Following the 2008 financial crisis, the international regulatory accord introduced a new set of rules to limit leveraged risk involved in the international banking systems – The Basel III. The implementation of these rules have repeatedly been delayed, and are now slated to go into effect January of 2022.

Under the rules of the Basel III, the required stable funding factor (RSF) for unallocated gold and silver is raised to 85%. This would require bullion “banks to maintain a stable funding profile in relation to the composition of their assets and off-balance sheet activities.”

The London Bullion Market Association (LBMA) and the World Gold Council (WGC) submitted a protest paper (send on May 5th 2021) in response to the Basel III rules titled – The Impact of the NSFR on the Precious Metals Market.

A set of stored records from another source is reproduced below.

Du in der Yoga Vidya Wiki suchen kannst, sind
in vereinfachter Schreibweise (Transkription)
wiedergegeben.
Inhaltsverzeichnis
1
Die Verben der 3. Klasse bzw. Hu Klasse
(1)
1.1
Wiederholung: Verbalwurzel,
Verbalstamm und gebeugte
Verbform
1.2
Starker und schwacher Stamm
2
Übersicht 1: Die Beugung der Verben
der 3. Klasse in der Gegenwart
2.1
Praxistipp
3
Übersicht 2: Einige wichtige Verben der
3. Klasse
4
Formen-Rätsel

The protest document, a 58 page explanation of the precious metals unallocated trading market, brought to light some potentially damaging claims to how the precious metals markets operate. One such claim suggests the new rules will “curtail central bank operations” as well as claims that these operations are essential for offsetting storage costs.

The paper insists the new rules will force some clearing banks to “exit the clearing and settlement system, which may even be at risk of collapsing completely.” Perhaps the largest fear of the LBMA and WGC is their expectation the new rules will “prevent LPMCL clearing banks from holding unallocated metal and drain essential liquidity from the clearing and settlement system.”

The rules are expected to go into affect for European banks at the end of June of 2021 and in the UK in January of 2022.

You can read further the document executive summary and link directly to the LBMA website:

The LBMA and WGC response executive summary to the Basel 3 rule changes.
The LBMA and WGC response executive summary to the Basel 3 rule changes.

https://www.lbma.org.uk/articles/lbma-responds-to-prudential-regulation-authority-consultation

Unallocated gold and silver products offer investors the chance to buy into a pool of gold and silver credit at a lower cost and premium than owning and storing precious metals in the denomination of their choosing. These unallocated products act as deposits to the bank, similar to a checking and savings account, and become the banks property with the investor holding the liability. The bank then puts the unallocated gold and silver to use for their own benefits.

One of the key uses of unallocated gold and silver at banks is the use of idle stock as reserves. Although a bank is not able to record your property in its reserves, unallocated metals become the banks property and can therefore be used legally. According to the London Bullion Market Association (LBMA) and the World Gold Council (WGC), these unallocated gold and silver deposits are “[…] used by the clearing banks to clear and settle physical metal transactions between market participants. This unallocated metal is fungible and, as such, provides the liquidity of the clearing and settlement system.”

In the case of a bank failure or a financial liquidity crisis, the bank holding your unallocated gold and silver can be forced to sell to pay their own debts and obligations. This counterparty risk exposes the investor to the global credit market.